Según el voto a las formaciones políticas en las elecciones de 2000, tanto los votantes del Partido Popular como los del PSOE ven relevante esta enseñanza para sus hijos (69,6 y 55,3 por ciento, respectivamente).
Teniendo en cuenta el nivel de estudios, los que no tienen formación y las mujeres con algún título de Secundaria o FP apoyan la relevancia de la Religión en la educación, frente a la oposición de los que poseen estudios universitarios y los hombres que cursaron Secundaria o Formación Profesional.
Tres de cada cuatro personas sin estudios o con formación primaria consideran que la Religión es muy importante para la educación de los hijos, subiendo el porcentaje hasta el 80 por ciento cuando son mujeres sin estudios.
Finalmente, existen diferencias por la condición socioeconómica de los encuestados: los jubilados, pensionistas y amas de casa valoran la formación religiosa para los menores (75 por ciento), mientras que estudiantes, empresarios con asalariados, cargos medios y altos y profesionales discrepan (55 por ciento).


En resumen, los más partidarios de la enseñanza de la religión son: votantes del PP, algo menos pero también los del PSOE, los que no tienen formación universitaria, especialmente si no tienen estudios y son mujeres, los jubilados, pensionistas y amas de casa.

El último órgano que se ha pronunciado al respecto ha sido el Consejo Escolar del Estado.
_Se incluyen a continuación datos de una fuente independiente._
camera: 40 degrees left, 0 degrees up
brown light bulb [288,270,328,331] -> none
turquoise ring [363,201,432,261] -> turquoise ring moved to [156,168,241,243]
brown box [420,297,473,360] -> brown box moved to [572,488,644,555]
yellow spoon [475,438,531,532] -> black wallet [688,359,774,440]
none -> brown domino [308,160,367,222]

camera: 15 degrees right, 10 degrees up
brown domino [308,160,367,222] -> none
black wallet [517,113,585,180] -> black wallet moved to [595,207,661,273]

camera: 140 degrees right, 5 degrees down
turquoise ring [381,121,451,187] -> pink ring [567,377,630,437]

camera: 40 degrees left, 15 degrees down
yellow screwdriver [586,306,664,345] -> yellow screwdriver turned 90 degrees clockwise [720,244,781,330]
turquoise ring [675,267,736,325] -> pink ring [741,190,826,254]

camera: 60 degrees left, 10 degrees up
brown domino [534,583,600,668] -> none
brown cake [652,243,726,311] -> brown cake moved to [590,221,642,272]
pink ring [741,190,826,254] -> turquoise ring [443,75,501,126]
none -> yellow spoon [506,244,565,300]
El pasado miércoles, su Comisión Permanente rechazó incluir la Religión como asignatura obligatoria por 20 votos a favor y 6 en contra. Sin embargo, se mostró favorable a que la Educación para la Ciudadanía sea una materia obligatoria y evaluable, tal y como había propuesto el Gobierno en su proyecto de Ley de Educación.
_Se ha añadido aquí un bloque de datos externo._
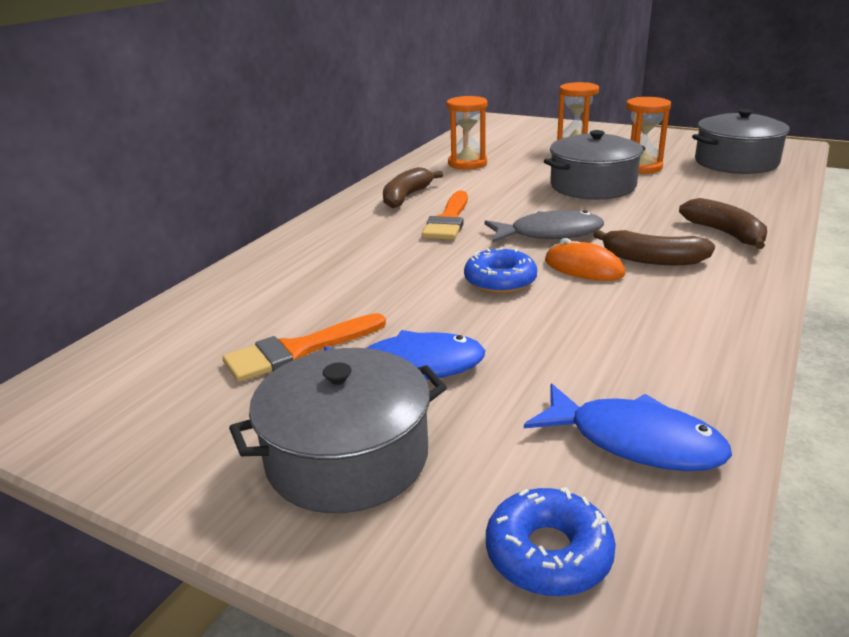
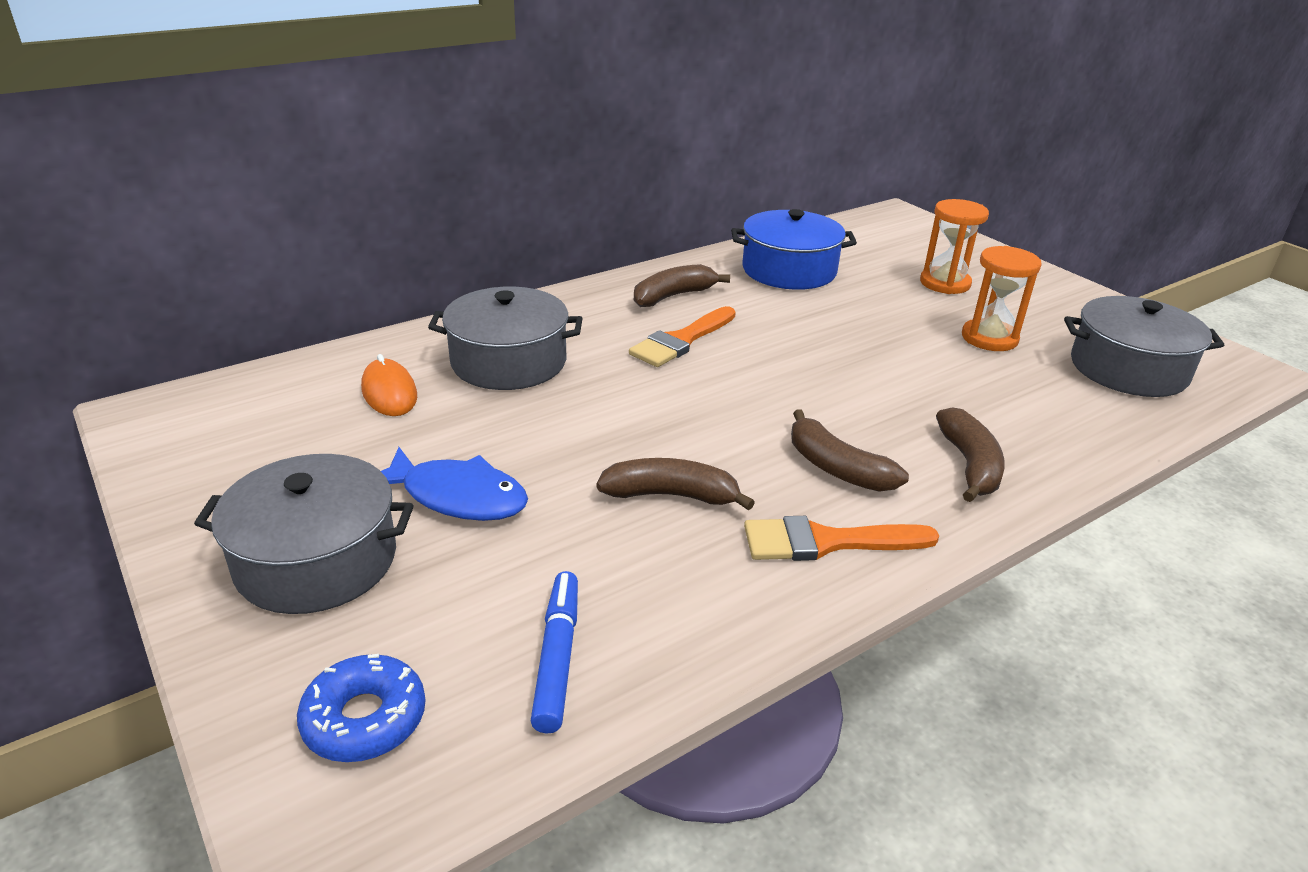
camera: 25 degrees right, 5 degrees up
orange brush [222,313,386,382] -> orange brush moved to [744,516,939,561]
orange hourglass [447,96,487,170] -> blue pot [731,209,857,290]
blue donut [464,247,537,294] -> none
grey fish [484,210,604,242] -> none
blue fish [524,383,732,471] -> blue marker [531,571,578,733]
grey pot [544,130,646,200] -> grey pot moved to [428,287,583,390]
orange mouse [545,238,625,281] -> orange mouse moved to [361,354,417,416]
none -> brown banana [596,458,755,510]

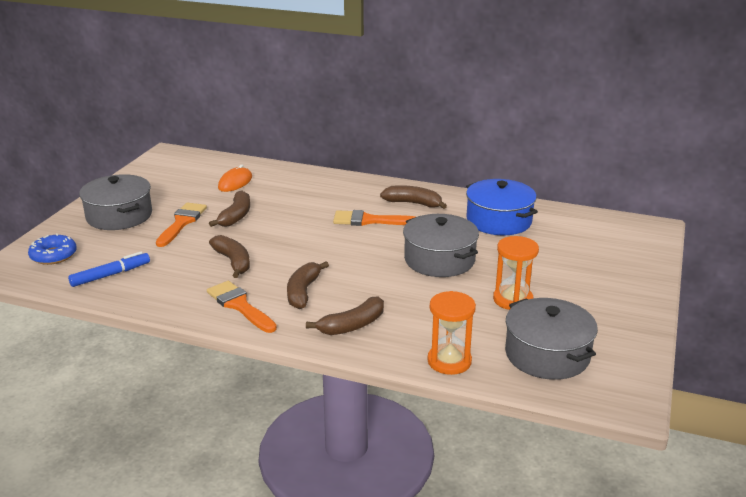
camera: 55 degrees right, 5 degrees down
blue fish [381,447,528,521] -> orange brush [156,203,207,247]
grey pot [428,287,583,390] -> grey pot moved to [403,214,479,277]
orange hourglass [920,199,989,294] -> orange hourglass moved to [428,291,476,375]
none -> brown banana [209,190,250,227]

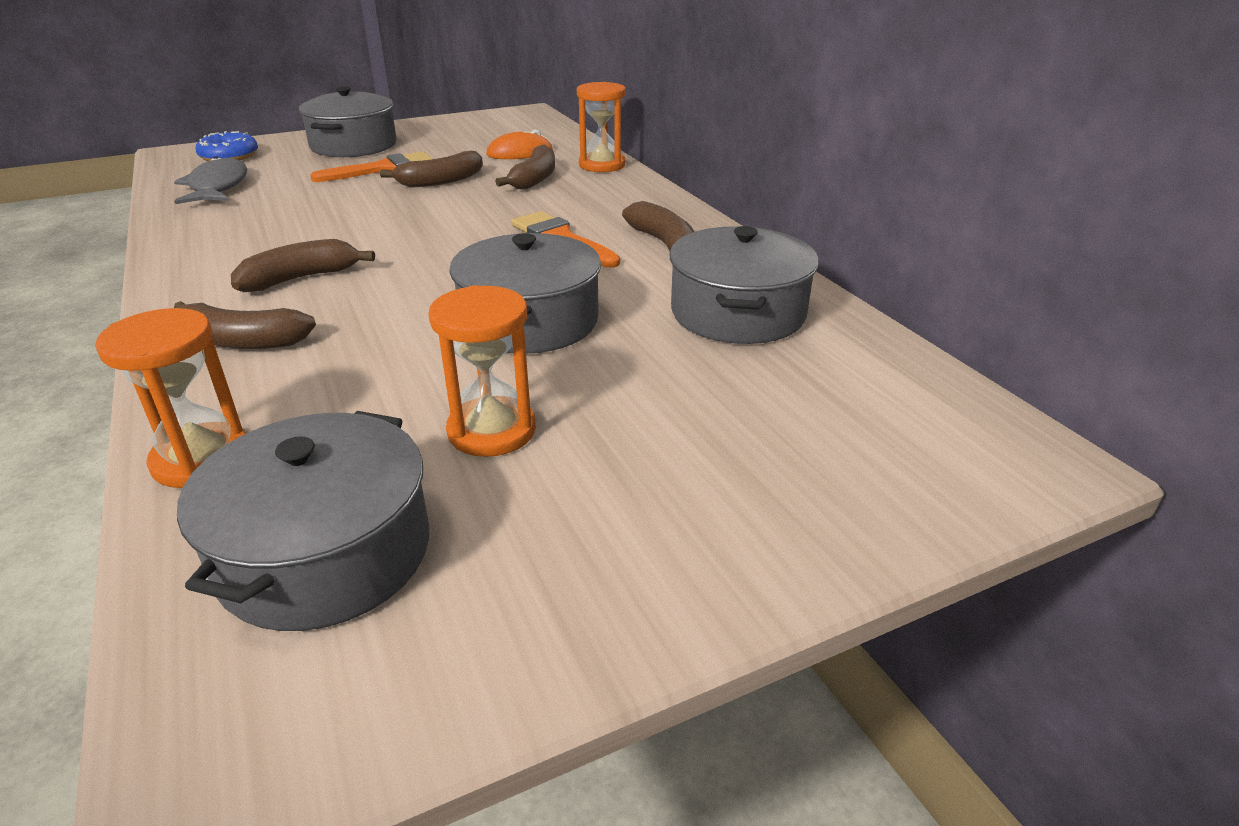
camera: 45 degrees right, 5 degrees up
blue marker [68,251,150,287] -> grey fish [174,156,247,204]
orange brush [207,281,277,333] -> none
brown banana [209,235,250,278] -> brown banana moved to [495,144,555,190]
blue pot [466,179,538,235] -> grey pot [670,226,819,344]
none -> orange hourglass [577,82,626,172]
Parece que no todo el mundo está en contra de que la religión no sea obligatoria.

El órgano consultivo cambiaba así sensiblemente su postura, ya que en una reunión celebrada en febrero pasado propuso que Educación para la Ciudadanía fuera una materia transversal que se ofreciera a través de las diferentes asignaturas. Y es que el 17 de febrero pasado se manifestó contrario a la existencia de un área específica de Educación para la Ciudadanía por entender que debe ser una educación transversal en todos los niveles y etapas y apostó por que la enseñanza confesional se mantuviera fuera del currículum escolar y no se evaluara, con la posterior inexistencia de materia alternativa.

Si es que no te puedes fiar, si son un órgano consultivo, como el consejo de estado, y admiten a cualquiera.

Por su parte, los representantes de los padres católicos llevaron el pasado mes de marzo al Congreso tres millones de firmas recogidas a favor de la asignatura de Religión tras acudir a la Moncloa sin conseguir ser recibidos por el presidente del Gobierno, José Luis Rodríguez Zapatero. La comitiva se desplazó desde la residencia del Gobierno hasta la Cámara Baja, donde fue recibida por el presidente del Partido Popular, Mariano Rajoy; el secretario general del partido, Ángel Acebes; el portavoz en el Congreso, Eduardo Zaplana; la secretaria ejecutiva de Política Social, Ana Pastor; la secretaria de Educación, Sandra Moneo; y el portavoz parlamentario en esta materia, Eugenio Nasarre. El PP se sumó a la campaña con su firma y Acebes calificó de «desprecio absolutamente intolerable» que ni el jefe del Gobierno, ni la vicepresidenta, María Teresa Fernández de la Vega, ni la ministra de Educación, María Jesús San Segundo, les recibiera para atender sus reivindicaciones.

Menos mal que había alguien con tiempo libre para ayudar a esta pobre gente a llevar tanta firma.